Universal Camera Corporation launched their Univex Mercury CC model in 1938, along with their proprietary #200 series films. It’s basically 35mm film, but on an open roll. The manual shows it having paper backing on the ends only, a bit like 220 film, to protect it from light while loading. Trouble is, the backing paper is perforated, which rather defeats the object.
The camera is often described as ‘half frame’ but that’s not strictly true. The image size is 25x19mm in portrait format, so it will just touch the perforations on both sides of 35mm film. Each frame winds the film on by 4.5 perforations, more than half of the 8 perforations for a full 35mm frame. The frame counter goes up to 36.
Can I use my camera?
I restored my Mercury a couple of years ago and finished it with some nice dark green leatherette. Since then I’ve been itching to use it. 35mm film will physically fit, if you can find a way to get it into and out of the camera without exposing it. The theory sounds simple. Inside a changing bag, just attach a length of 35mm film to both of the spools, roll it up onto the feed spool, and put it into the camera. I practiced on some old exposed film and found that there’s an awful lot that can go wrong. I could feel an engineering project coming on.
First, make a new spool
You need to have at least one original spool, because it has a special drive gear on the bottom. The gear isn’t fixed, but uses a spring washer that acts as a clutch and allows it to slip a little. That way the takeup spool can be driven a little faster than the film is coming off the sprocket, which keeps it tightly wound. On the feed side, the spool engages with a little gear in the film chamber that drives a film transport indicator on the bottom plate. My camera only came with one spool, but as there’s no need for a slipping clutch on the feed side I was able to 3D print another one with a fixed gear on the bottom.
Spool loading machine
I used FreeCAD software to design a shape that would hold a 35mm cassette at one end, hold the Univex feed spool at the other, and enable the spool to be turned by a known number of revolutions. A steel arm is just springy enough to hold the spool against the drive knob.

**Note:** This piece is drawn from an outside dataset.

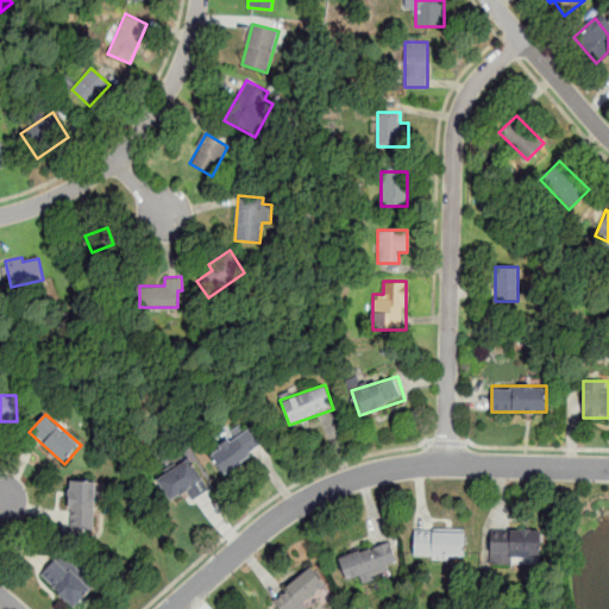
[(267,444),(252,425),(211,454),(224,473),(267,444)]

This enables a good alignment from the cassette to the spool, so the film will go on straight. Once inside the changing bag, I pulled some film out of the cassette, cut it straight across, and used tape to attach it to the 3D-printed spool (which has no slots). Pinching the perforations on one edge of the film as it moves will maintain the tension and make sure the roll is tight.
Previous experimentation in daylight with an exposed film showed that half of a 135-36 roll is 17 turns of the winding knob. Once wound, I kept the film in place on the spool using a clip made out of 15mm plastic plumbing pipe. That meant I could cut the film without it all unravelling. It turned out to be enough for 27 exposures.
Now I need some daylight
I knew that attaching the cut end to the original spool inside a changing bag was going to be difficult. It has to be cut on each side to leave a central tongue 22mm wide. The tongue then needs to be threaded onto the spool, and a bit of tape to finish wouldn’t hurt. Tricky to do accurately. My solution was to find a way of doing that bit outside the changing bag. I 3D-printed a box with a sealed lid to put the loaded spool into. Then then it can be brought out into the light.

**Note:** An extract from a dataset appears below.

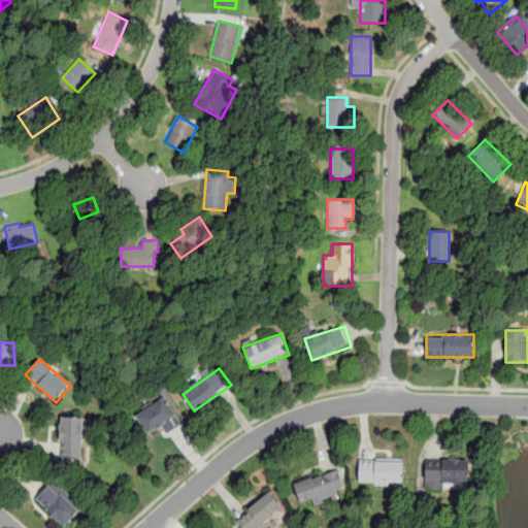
[(180,421),(164,396),(136,416),(152,439),(180,421)]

Now I could cut the film to shape and attach it to the spool without any stress, because I could see what I was doing. The only difficult bit is to remember to attach it the right way round.
Back into the changing bag
The box and the camera go into the changing bag. The box can be opened and the takeup spool put into the camera. The clip is removed from the feed spool and it is carefully placed into the feed side while keeping the film taut across the film plane.
Once the feed spool is in place, it needs just enough friction to stop it unravelling. Originally there was a thin sprung steel arm for that purpose, but it’s not a good solution. I added some thick open foam to provide just the right amount of drag.
Using the camera
For its first outing in decades, I treated it to half a roll of Extar 100 and took a trip to the seaside at Cromer, then finished off the roll on an evening photowalk in Norwich. It’s a delight to use, and the mellow ‘schhhhhhhhhhhluk’ sound of the shutter is totally unique. The only downside of that is shutter lag, between the start of the shutter disc’s motion and the image being captured. Despite the top shutter speed of 1/1000s, it’s a factor to remember if you want to try panning action shots. The tiny viewfinder discourages that sort of use anyway.
Take note of the spinning film transport indicator on the base when you’re winding on. As you’re getting towards the end of the film, start watching it like a hawk. When it stops spinning, you’re done and any more shots will just be multiple exposures.
The Mercury has interchangeable lenses, but no other focal lengths were available. The early Tricor 35mm f3.5 was superseded by an f2.7 version and a Hexar 35mm f2.0. The focus helicoid is behind the mount (which has an imperial 15/16″-32 UNF thread) so the lens itself doesn’t need a focusing mechanism. I might try to find a decent half-frame 28mm that I can adapt to fit. An accessory shoe for a bigger auxiliary viewfinder is conveniently placed above the standard one.